━━━ Records for the task ━━━

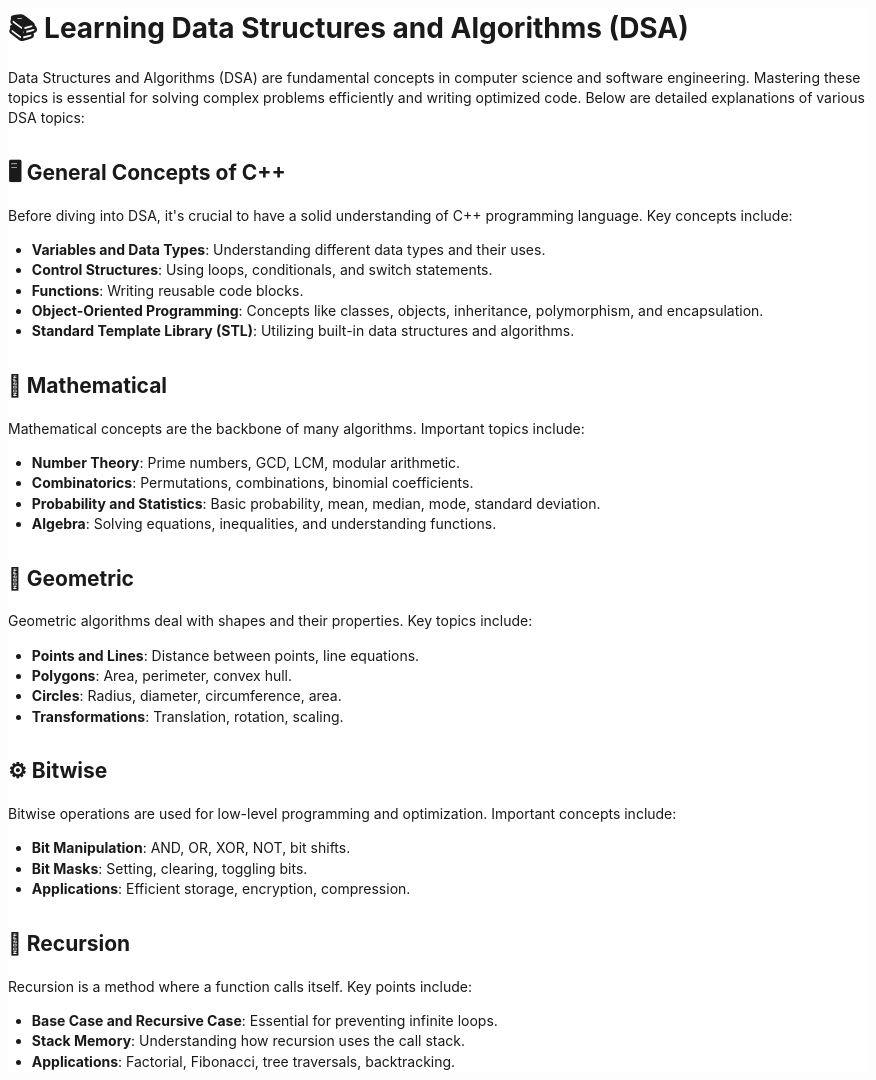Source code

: # 📚 Learning Data Structures and Algorithms (DSA)

Data Structures and Algorithms (DSA) are fundamental concepts in computer science and software engineering. Mastering these topics is essential for solving complex problems efficiently and writing optimized code. Below are detailed explanations of various DSA topics:

## 🖥️ General Concepts of C++

Before diving into DSA, it's crucial to have a solid understanding of C++ programming language. Key concepts include:

- **Variables and Data Types**: Understanding different data types and their uses.
- **Control Structures**: Using loops, conditionals, and switch statements.
- **Functions**: Writing reusable code blocks.
- **Object-Oriented Programming**: Concepts like classes, objects, inheritance, polymorphism, and encapsulation.
- **Standard Template Library (STL)**: Utilizing built-in data structures and algorithms.

## 📐 Mathematical

Mathematical concepts are the backbone of many algorithms. Important topics include:

- **Number Theory**: Prime numbers, GCD, LCM, modular arithmetic.
- **Combinatorics**: Permutations, combinations, binomial coefficients.
- **Probability and Statistics**: Basic probability, mean, median, mode, standard deviation.
- **Algebra**: Solving equations, inequalities, and understanding functions.

## 📏 Geometric

Geometric algorithms deal with shapes and their properties. Key topics include:

- **Points and Lines**: Distance between points, line equations.
- **Polygons**: Area, perimeter, convex hull.
- **Circles**: Radius, diameter, circumference, area.
- **Transformations**: Translation, rotation, scaling.

## ⚙️ Bitwise

Bitwise operations are used for low-level programming and optimization. Important concepts include:

- **Bit Manipulation**: AND, OR, XOR, NOT, bit shifts.
- **Bit Masks**: Setting, clearing, toggling bits.
- **Applications**: Efficient storage, encryption, compression.

## 🔄 Recursion

Recursion is a method where a function calls itself. Key points include:

- **Base Case and Recursive Case**: Essential for preventing infinite loops.
- **Stack Memory**: Understanding how recursion uses the call stack.
- **Applications**: Factorial, Fibonacci, tree traversals, backtracking.
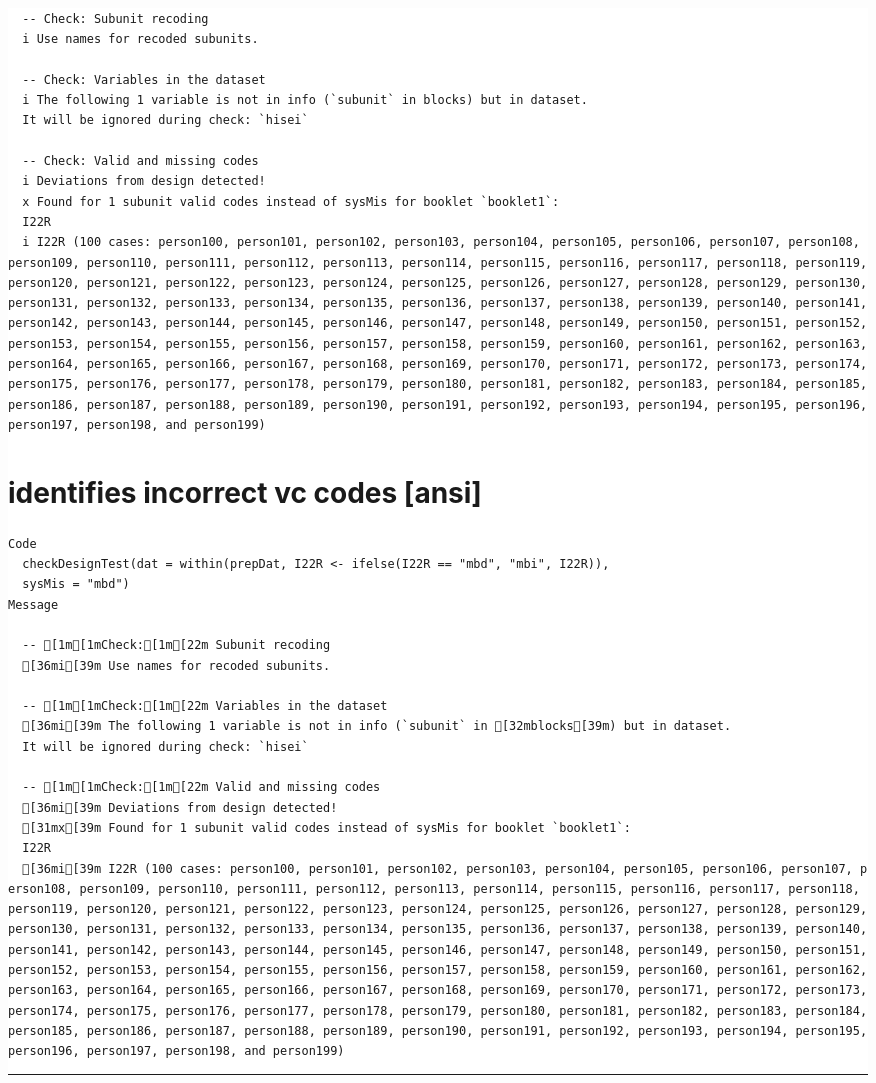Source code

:       -- Check: Subunit recoding 
      i Use names for recoded subunits.
      
      -- Check: Variables in the dataset 
      i The following 1 variable is not in info (`subunit` in blocks) but in dataset.
      It will be ignored during check: `hisei`
      
      -- Check: Valid and missing codes 
      i Deviations from design detected!
      x Found for 1 subunit valid codes instead of sysMis for booklet `booklet1`:
      I22R
      i I22R (100 cases: person100, person101, person102, person103, person104, person105, person106, person107, person108, person109, person110, person111, person112, person113, person114, person115, person116, person117, person118, person119, person120, person121, person122, person123, person124, person125, person126, person127, person128, person129, person130, person131, person132, person133, person134, person135, person136, person137, person138, person139, person140, person141, person142, person143, person144, person145, person146, person147, person148, person149, person150, person151, person152, person153, person154, person155, person156, person157, person158, person159, person160, person161, person162, person163, person164, person165, person166, person167, person168, person169, person170, person171, person172, person173, person174, person175, person176, person177, person178, person179, person180, person181, person182, person183, person184, person185, person186, person187, person188, person189, person190, person191, person192, person193, person194, person195, person196, person197, person198, and person199)

# identifies incorrect vc codes [ansi]

    Code
      checkDesignTest(dat = within(prepDat, I22R <- ifelse(I22R == "mbd", "mbi", I22R)),
      sysMis = "mbd")
    Message
      
      -- [1m[1mCheck:[1m[22m Subunit recoding 
      [36mi[39m Use names for recoded subunits.
      
      -- [1m[1mCheck:[1m[22m Variables in the dataset 
      [36mi[39m The following 1 variable is not in info (`subunit` in [32mblocks[39m) but in dataset.
      It will be ignored during check: `hisei`
      
      -- [1m[1mCheck:[1m[22m Valid and missing codes 
      [36mi[39m Deviations from design detected!
      [31mx[39m Found for 1 subunit valid codes instead of sysMis for booklet `booklet1`:
      I22R
      [36mi[39m I22R (100 cases: person100, person101, person102, person103, person104, person105, person106, person107, person108, person109, person110, person111, person112, person113, person114, person115, person116, person117, person118, person119, person120, person121, person122, person123, person124, person125, person126, person127, person128, person129, person130, person131, person132, person133, person134, person135, person136, person137, person138, person139, person140, person141, person142, person143, person144, person145, person146, person147, person148, person149, person150, person151, person152, person153, person154, person155, person156, person157, person158, person159, person160, person161, person162, person163, person164, person165, person166, person167, person168, person169, person170, person171, person172, person173, person174, person175, person176, person177, person178, person179, person180, person181, person182, person183, person184, person185, person186, person187, person188, person189, person190, person191, person192, person193, person194, person195, person196, person197, person198, and person199)

---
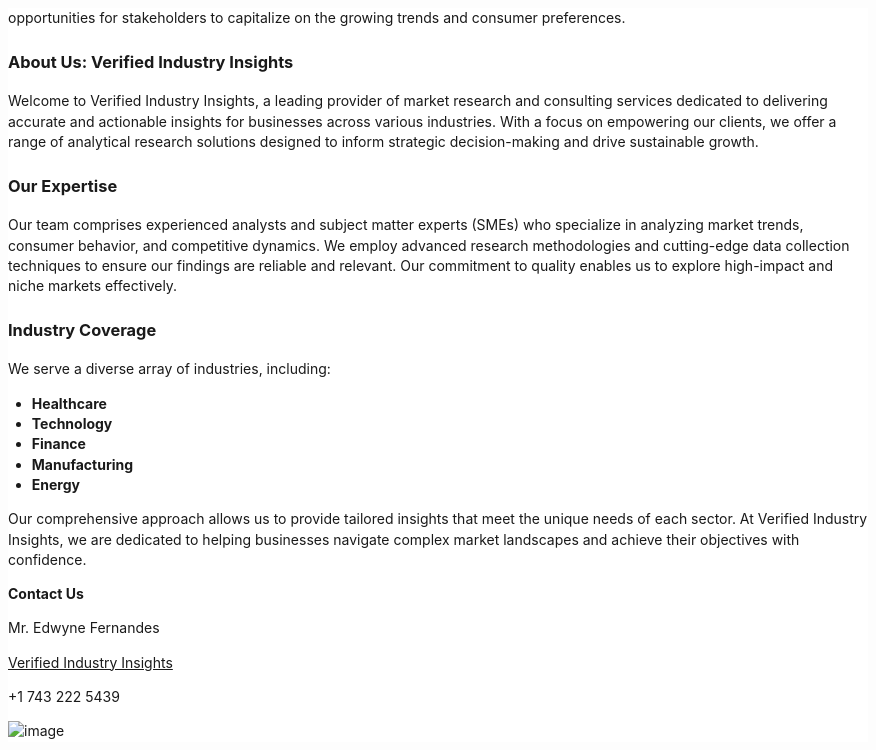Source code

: opportunities for stakeholders to capitalize on the growing trends and consumer preferences.</p><h3>About Us: Verified Industry Insights</h3><p>Welcome to Verified Industry Insights, a leading provider of market research and consulting services dedicated to delivering accurate and actionable insights for businesses across various industries. With a focus on empowering our clients, we offer a range of analytical research solutions designed to inform strategic decision-making and drive sustainable growth.</p><h3>Our Expertise</h3><p>Our team comprises experienced analysts and subject matter experts (SMEs) who specialize in analyzing market trends, consumer behavior, and competitive dynamics. We employ advanced research methodologies and cutting-edge data collection techniques to ensure our findings are reliable and relevant. Our commitment to quality enables us to explore high-impact and niche markets effectively.</p><h3>Industry Coverage</h3><p>We serve a diverse array of industries, including:</p><ul><li><strong>Healthcare</strong></li><li><strong>Technology</strong></li><li><strong>Finance</strong></li><li><strong>Manufacturing</strong></li><li><strong>Energy</strong></li></ul><p>Our comprehensive approach allows us to provide tailored insights that meet the unique needs of each sector. At Verified Industry Insights, we are dedicated to helping businesses navigate complex market landscapes and achieve their objectives with confidence.</p><p><strong>Contact Us</strong></p><p>Mr. Edwyne Fernandes</p><p><a href="https://www.verifiedindustryinsights.com/">Verified Industry Insights</a></p><p>+1 743 222 5439</p>
![image](https://github.com/user-attachments/assets/963579a2-416e-4c0a-b2c1-67967c115dd3)
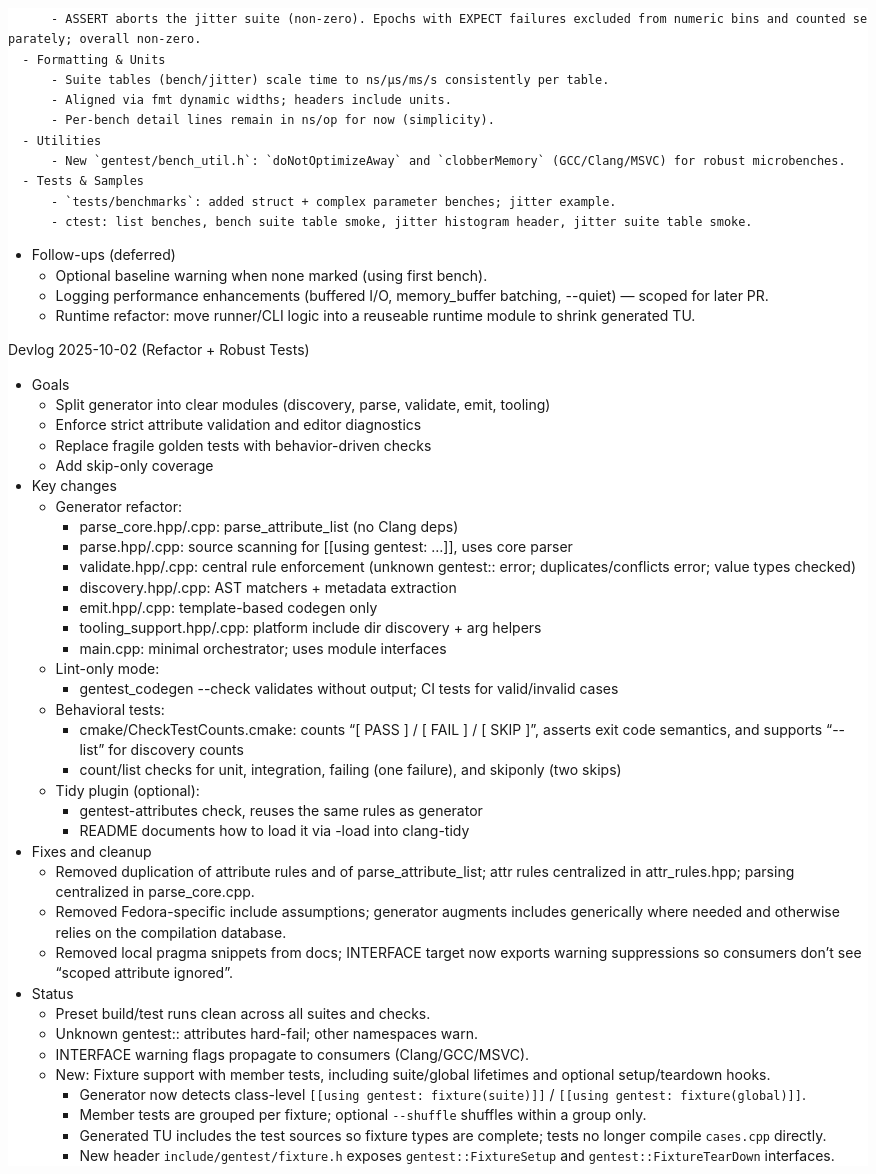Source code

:           - ASSERT aborts the jitter suite (non-zero). Epochs with EXPECT failures excluded from numeric bins and counted separately; overall non-zero.
      - Formatting & Units
          - Suite tables (bench/jitter) scale time to ns/µs/ms/s consistently per table.
          - Aligned via fmt dynamic widths; headers include units.
          - Per-bench detail lines remain in ns/op for now (simplicity).
      - Utilities
          - New `gentest/bench_util.h`: `doNotOptimizeAway` and `clobberMemory` (GCC/Clang/MSVC) for robust microbenches.
      - Tests & Samples
          - `tests/benchmarks`: added struct + complex parameter benches; jitter example.
          - ctest: list benches, bench suite table smoke, jitter histogram header, jitter suite table smoke.
  - Follow-ups (deferred)
      - Optional baseline warning when none marked (using first bench).
      - Logging performance enhancements (buffered I/O, memory_buffer batching, --quiet) — scoped for later PR.
      - Runtime refactor: move runner/CLI logic into a reuseable runtime module to shrink generated TU.

Devlog 2025-10-02 (Refactor + Robust Tests)

  - Goals
      - Split generator into clear modules (discovery, parse, validate, emit, tooling)
      - Enforce strict attribute validation and editor diagnostics
      - Replace fragile golden tests with behavior-driven checks
      - Add skip-only coverage
  - Key changes
      - Generator refactor:
          - parse_core.hpp/.cpp: parse_attribute_list (no Clang deps)
          - parse.hpp/.cpp: source scanning for [[using gentest: …]], uses core parser
          - validate.hpp/.cpp: central rule enforcement (unknown gentest:: error; duplicates/conflicts error; value types checked)
          - discovery.hpp/.cpp: AST matchers + metadata extraction
          - emit.hpp/.cpp: template-based codegen only
          - tooling_support.hpp/.cpp: platform include dir discovery + arg helpers
          - main.cpp: minimal orchestrator; uses module interfaces
      - Lint-only mode:
          - gentest_codegen --check validates without output; CI tests for valid/invalid cases
      - Behavioral tests:
          - cmake/CheckTestCounts.cmake: counts “[ PASS ] / [ FAIL ] / [ SKIP ]”, asserts exit code semantics, and supports “--list” for discovery counts
          - count/list checks for unit, integration, failing (one failure), and skiponly (two skips)
      - Tidy plugin (optional):
          - gentest-attributes check, reuses the same rules as generator
          - README documents how to load it via -load into clang-tidy
  - Fixes and cleanup
      - Removed duplication of attribute rules and of parse_attribute_list; attr rules centralized in attr_rules.hpp; parsing centralized in parse_core.cpp.
      - Removed Fedora-specific include assumptions; generator augments includes generically where needed and otherwise relies on the compilation database.
      - Removed local pragma snippets from docs; INTERFACE target now exports warning suppressions so consumers don’t see “scoped attribute ignored”.
  - Status
      - Preset build/test runs clean across all suites and checks.
      - Unknown gentest:: attributes hard-fail; other namespaces warn.
      - INTERFACE warning flags propagate to consumers (Clang/GCC/MSVC).
      - New: Fixture support with member tests, including suite/global lifetimes and optional setup/teardown hooks.
        - Generator now detects class-level `[[using gentest: fixture(suite)]]` / `[[using gentest: fixture(global)]]`.
        - Member tests are grouped per fixture; optional `--shuffle` shuffles within a group only.
        - Generated TU includes the test sources so fixture types are complete; tests no longer compile `cases.cpp` directly.
        - New header `include/gentest/fixture.h` exposes `gentest::FixtureSetup` and `gentest::FixtureTearDown` interfaces.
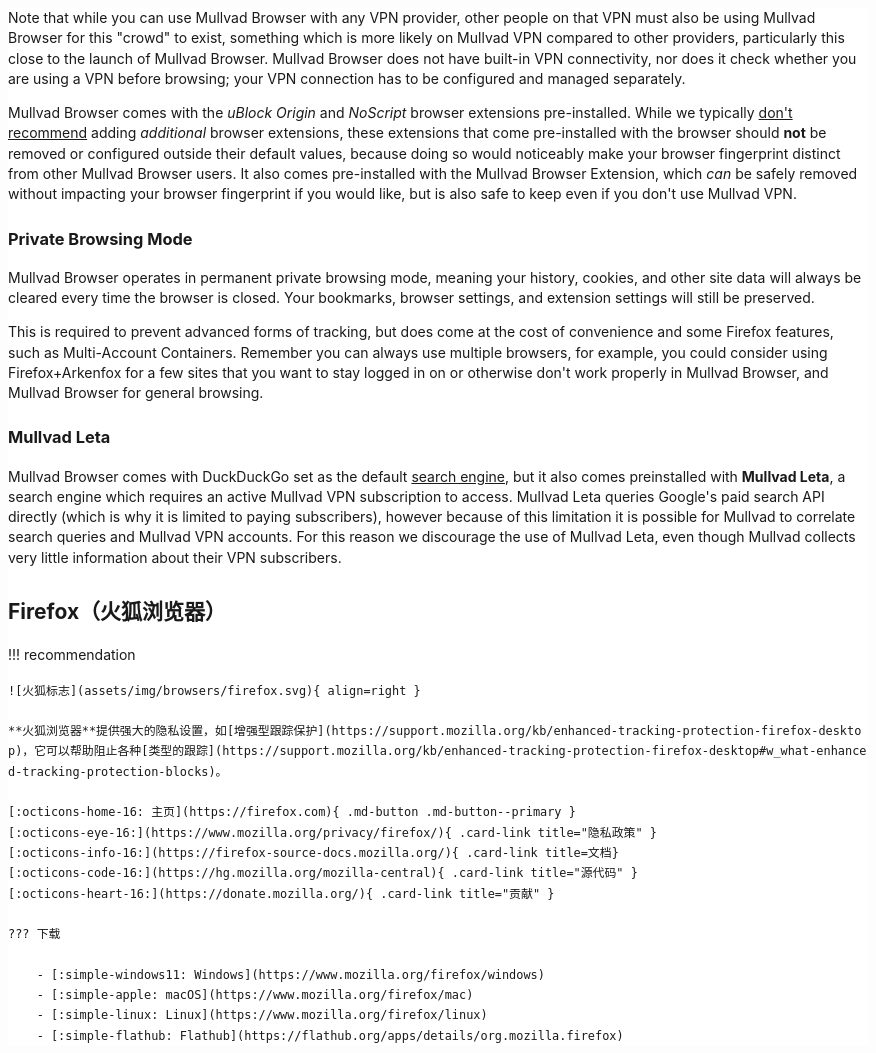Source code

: Note that while you can use Mullvad Browser with any VPN provider, other people on that VPN must also be using Mullvad Browser for this "crowd" to exist, something which is more likely on Mullvad VPN compared to other providers, particularly this close to the launch of Mullvad Browser. Mullvad Browser does not have built-in VPN connectivity, nor does it check whether you are using a VPN before browsing; your VPN connection has to be configured and managed separately.

Mullvad Browser comes with the *uBlock Origin* and *NoScript* browser extensions pre-installed. While we typically [don't recommend](#extensions) adding *additional* browser extensions, these extensions that come pre-installed with the browser should **not** be removed or configured outside their default values, because doing so would noticeably make your browser fingerprint distinct from other Mullvad Browser users. It also comes pre-installed with the Mullvad Browser Extension, which *can* be safely removed without impacting your browser fingerprint if you would like, but is also safe to keep even if you don't use Mullvad VPN.

### Private Browsing Mode

Mullvad Browser operates in permanent private browsing mode, meaning your history, cookies, and other site data will always be cleared every time the browser is closed. Your bookmarks, browser settings, and extension settings will still be preserved.

This is required to prevent advanced forms of tracking, but does come at the cost of convenience and some Firefox features, such as Multi-Account Containers. Remember you can always use multiple browsers, for example, you could consider using Firefox+Arkenfox for a few sites that you want to stay logged in on or otherwise don't work properly in Mullvad Browser, and Mullvad Browser for general browsing.

### Mullvad Leta

Mullvad Browser comes with DuckDuckGo set as the default [search engine](search-engines.md), but it also comes preinstalled with **Mullvad Leta**, a search engine which requires an active Mullvad VPN subscription to access. Mullvad Leta queries Google's paid search API directly (which is why it is limited to paying subscribers), however because of this limitation it is possible for Mullvad to correlate search queries and Mullvad VPN accounts. For this reason we discourage the use of Mullvad Leta, even though Mullvad collects very little information about their VPN subscribers.

## Firefox（火狐浏览器）

!!! recommendation

    ![火狐标志](assets/img/browsers/firefox.svg){ align=right }
    
    **火狐浏览器**提供强大的隐私设置，如[增强型跟踪保护](https://support.mozilla.org/kb/enhanced-tracking-protection-firefox-desktop)，它可以帮助阻止各种[类型的跟踪](https://support.mozilla.org/kb/enhanced-tracking-protection-firefox-desktop#w_what-enhanced-tracking-protection-blocks)。
    
    [:octicons-home-16: 主页](https://firefox.com){ .md-button .md-button--primary }
    [:octicons-eye-16:](https://www.mozilla.org/privacy/firefox/){ .card-link title="隐私政策" }
    [:octicons-info-16:](https://firefox-source-docs.mozilla.org/){ .card-link title=文档}
    [:octicons-code-16:](https://hg.mozilla.org/mozilla-central){ .card-link title="源代码" }
    [:octicons-heart-16:](https://donate.mozilla.org/){ .card-link title="贡献" }
    
    ??? 下载
    
        - [:simple-windows11: Windows](https://www.mozilla.org/firefox/windows)
        - [:simple-apple: macOS](https://www.mozilla.org/firefox/mac)
        - [:simple-linux: Linux](https://www.mozilla.org/firefox/linux)
        - [:simple-flathub: Flathub](https://flathub.org/apps/details/org.mozilla.firefox)
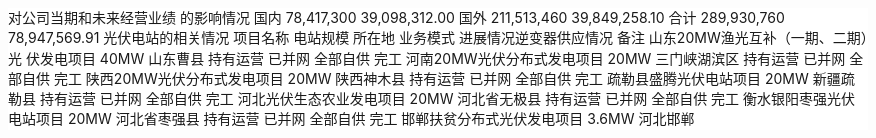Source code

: 对公司当期和未来经营业绩
的影响情况
国内
78,417,300
39,098,312.00
国外
211,513,460
39,849,258.10
合计
289,930,760
78,947,569.91
光伏电站的相关情况
项目名称
电站规模
所在地
业务模式
进展情况逆变器供应情况
备注
山东20MW渔光互补（一期、二期）光
伏发电项目
40MW
山东曹县
持有运营
已并网
全部自供
完工
河南20MW光伏分布式发电项目
20MW
三门峡湖滨区
持有运营
已并网
全部自供
完工
陕西20MW光伏分布式发电项目
20MW
陕西神木县
持有运营
已并网
全部自供
完工
疏勒县盛腾光伏电站项目
20MW
新疆疏勒县
持有运营
已并网
全部自供
完工
河北光伏生态农业发电项目
20MW
河北省无极县
持有运营
已并网
全部自供
完工
衡水银阳枣强光伏电站项目
20MW
河北省枣强县
持有运营
已并网
全部自供
完工
邯郸扶贫分布式光伏发电项目
3.6MW
河北邯郸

━━━

▸ **Description of the task**:
Write out the part of the saved entries above that opens with the line containing "Data Structures and Algorithms (DSA) are" and closes with the line containing "Before diving into", copying those lines exactly as they appear.

▸ **Answer to this task**:
Data Structures and Algorithms (DSA) are fundamental concepts in computer science and software engineering. Mastering these topics is essential for solving complex problems efficiently and writing optimized code. Below are detailed explanations of various DSA topics:

## 🖥️ General Concepts of C++

Before diving into DSA, it's crucial to have a solid understanding of C++ programming language. Key concepts include:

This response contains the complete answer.